As classrooms integrate technology into lessons, publishers have adapted to provide a wider array of digital material, says Catherine Mathis, chief communications officer for McGraw Hill. Such material includes interactive timelines and maps, videos and podcasts: “Things that tell history in a different way, that can really help students understand what happened” Mathis says.
Publishers can also provide more primary sources—such as letters, newspaper articles and photos—to use in classrooms, Mathis says.
In October 2015, a high school student at Pearland ISD in Texas used social media to criticize his McGraw Hill history book.
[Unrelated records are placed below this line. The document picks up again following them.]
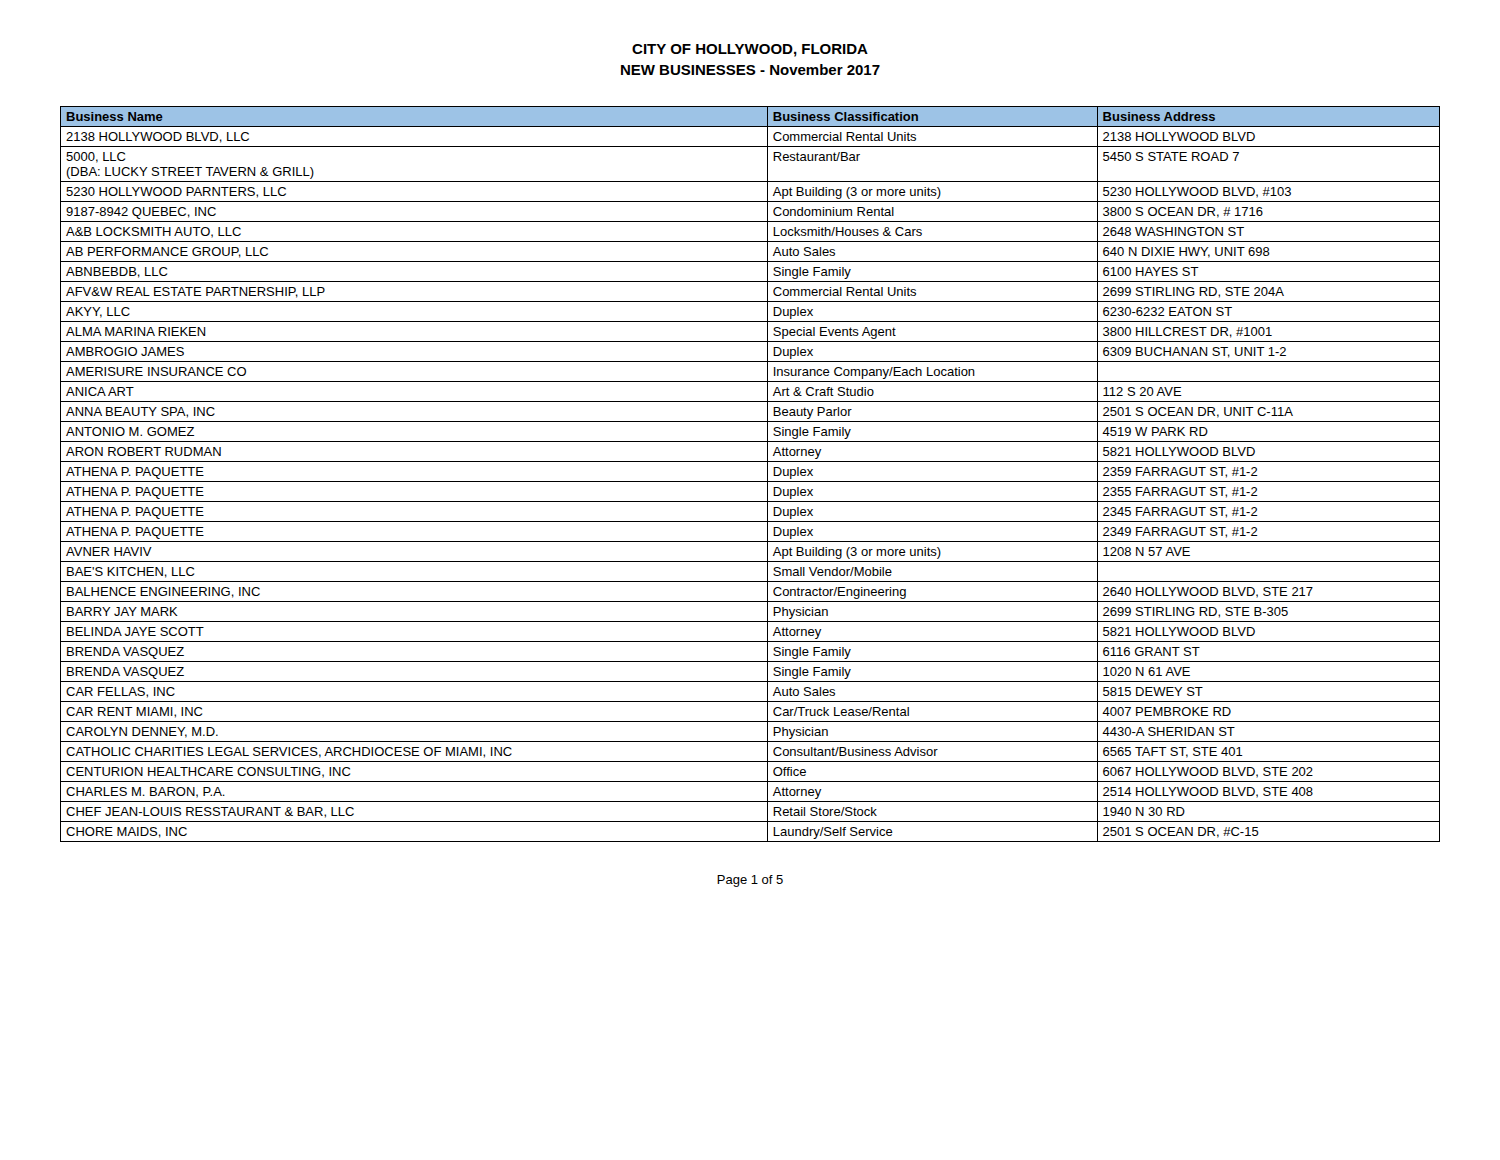CITY OF HOLLYWOOD, FLORIDA
NEW BUSINESSES - November 2017
| Business Name | Business Classification | Business Address |
| --- | --- | --- |
| 2138 HOLLYWOOD BLVD, LLC | Commercial Rental Units | 2138 HOLLYWOOD BLVD |
| 5000, LLC (DBA: LUCKY STREET TAVERN & GRILL) | Restaurant/Bar | 5450 S STATE ROAD 7 |
| 5230 HOLLYWOOD PARNTERS, LLC | Apt Building (3 or more units) | 5230 HOLLYWOOD BLVD, #103 |
| 9187-8942 QUEBEC, INC | Condominium Rental | 3800 S OCEAN DR, # 1716 |
| A&B LOCKSMITH AUTO, LLC | Locksmith/Houses & Cars | 2648 WASHINGTON ST |
| AB PERFORMANCE GROUP, LLC | Auto Sales | 640 N DIXIE HWY, UNIT 698 |
| ABNBEBDB, LLC | Single Family | 6100 HAYES ST |
| AFV&W REAL ESTATE PARTNERSHIP, LLP | Commercial Rental Units | 2699 STIRLING RD, STE 204A |
| AKYY, LLC | Duplex | 6230-6232 EATON ST |
| ALMA MARINA RIEKEN | Special Events Agent | 3800 HILLCREST DR, #1001 |
| AMBROGIO JAMES | Duplex | 6309 BUCHANAN ST, UNIT 1-2 |
| AMERISURE INSURANCE CO | Insurance Company/Each Location | |
| ANICA ART | Art & Craft Studio | 112 S 20 AVE |
| ANNA BEAUTY SPA, INC | Beauty Parlor | 2501 S OCEAN DR, UNIT C-11A |
| ANTONIO M. GOMEZ | Single Family | 4519 W PARK RD |
| ARON ROBERT RUDMAN | Attorney | 5821 HOLLYWOOD BLVD |
| ATHENA P. PAQUETTE | Duplex | 2359 FARRAGUT ST, #1-2 |
| ATHENA P. PAQUETTE | Duplex | 2355 FARRAGUT ST, #1-2 |
| ATHENA P. PAQUETTE | Duplex | 2345 FARRAGUT ST, #1-2 |
| ATHENA P. PAQUETTE | Duplex | 2349 FARRAGUT ST, #1-2 |
| AVNER HAVIV | Apt Building (3 or more units) | 1208 N 57 AVE |
| BAE'S KITCHEN, LLC | Small Vendor/Mobile | |
| BALHENCE ENGINEERING, INC | Contractor/Engineering | 2640 HOLLYWOOD BLVD, STE 217 |
| BARRY JAY MARK | Physician | 2699 STIRLING RD, STE B-305 |
| BELINDA JAYE SCOTT | Attorney | 5821 HOLLYWOOD BLVD |
| BRENDA VASQUEZ | Single Family | 6116 GRANT ST |
| BRENDA VASQUEZ | Single Family | 1020 N 61 AVE |
| CAR FELLAS, INC | Auto Sales | 5815 DEWEY ST |
| CAR RENT MIAMI, INC | Car/Truck Lease/Rental | 4007 PEMBROKE RD |
| CAROLYN DENNEY, M.D. | Physician | 4430-A SHERIDAN ST |
| CATHOLIC CHARITIES LEGAL SERVICES, ARCHDIOCESE OF MIAMI, INC | Consultant/Business Advisor | 6565 TAFT ST, STE 401 |
| CENTURION HEALTHCARE CONSULTING, INC | Office | 6067 HOLLYWOOD BLVD, STE 202 |
| CHARLES M. BARON, P.A. | Attorney | 2514 HOLLYWOOD BLVD, STE 408 |
| CHEF JEAN-LOUIS RESSTAURANT & BAR, LLC | Retail Store/Stock | 1940 N 30 RD |
| CHORE MAIDS, INC | Laundry/Self Service | 2501 S OCEAN DR, #C-15 |
Page 1 of 5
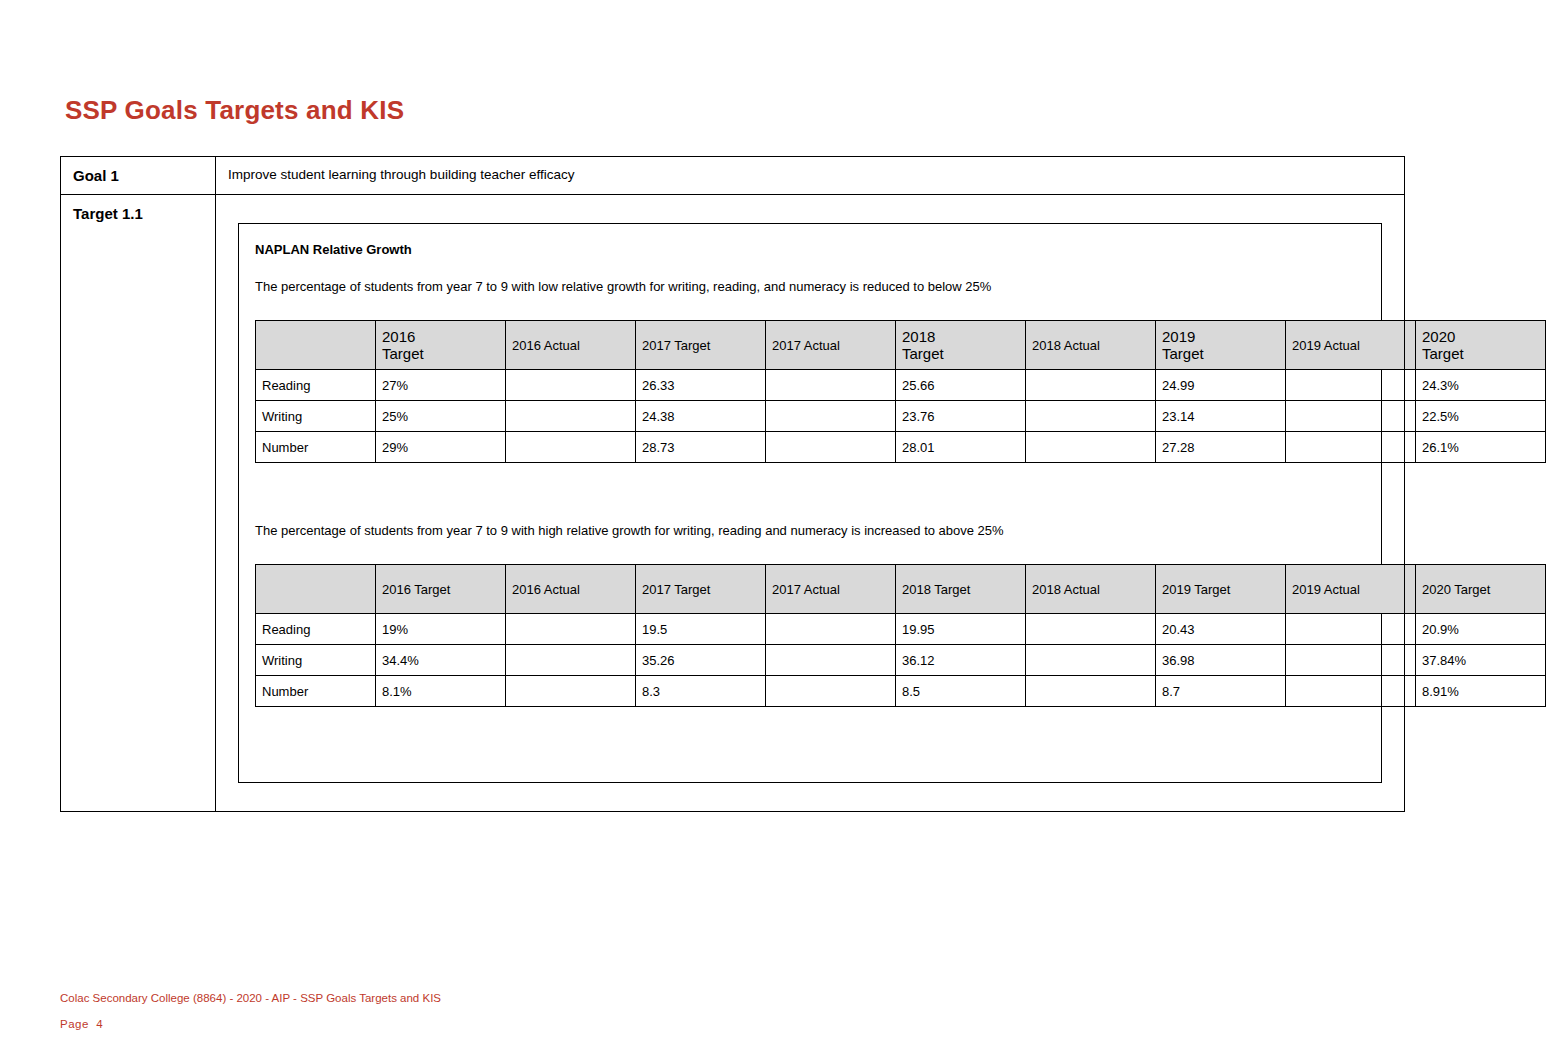SSP Goals Targets and KIS
| Goal 1 | Improve student learning through building teacher efficacy |
| Target 1.1 | NAPLAN Relative Growth The percentage of students from year 7 to 9 with low relative growth for writing, reading, and numeracy is reduced to below 25% / / 2016 Target / 2016 Actual / 2017 Target / 2017 Actual / 2018 Target / 2018 Actual / 2019 Target / 2019 Actual / 2020 Target / / --- / --- / --- / --- / --- / --- / --- / --- / --- / --- / / Reading / 27% / / 26.33 / / 25.66 / / 24.99 / / 24.3% / / Writing / 25% / / 24.38 / / 23.76 / / 23.14 / / 22.5% / / Number / 29% / / 28.73 / / 28.01 / / 27.28 / / 26.1% / The percentage of students from year 7 to 9 with high relative growth for writing, reading and numeracy is increased to above 25% / / 2016 Target / 2016 Actual / 2017 Target / 2017 Actual / 2018 Target / 2018 Actual / 2019 Target / 2019 Actual / 2020 Target / / --- / --- / --- / --- / --- / --- / --- / --- / --- / --- / / Reading / 19% / / 19.5 / / 19.95 / / 20.43 / / 20.9% / / Writing / 34.4% / / 35.26 / / 36.12 / / 36.98 / / 37.84% / / Number / 8.1% / / 8.3 / / 8.5 / / 8.7 / / 8.91% / |
Colac Secondary College (8864) - 2020 - AIP - SSP Goals Targets and KIS
Page 4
In a chapter describing America as a nation of immigrants, a map caption read “The Atlantic Slave Trade between the 1500s and 1800s brought millions of workers from Africa to the southern United States to work on agricultural plantations.”
The student found the term “workers” offensive because the slaves were forced into captivity, and not paid—as the word “worker” implies in the latter. In the book, other places described the Atlantic Slave Trade in more depth, but the caption’s use of the word “workers” was incorrect, Mathis adds.
McGraw Hill immediately revised the text in the digital edition. It also allowed schools to purchase new books with the revised caption to receive a label of the new caption that could be placed over the old one. In addition, the company created a free lesson plan on the subject for teachers.
And a lesson learned for McGraw Hill—the company plans to diversify its list of book reviewers and increase the number of people reading each book before publication, Mathis says. “We wanted to use this as a learning moment, to focus on topics related to communication, cultural awareness and competency” she says.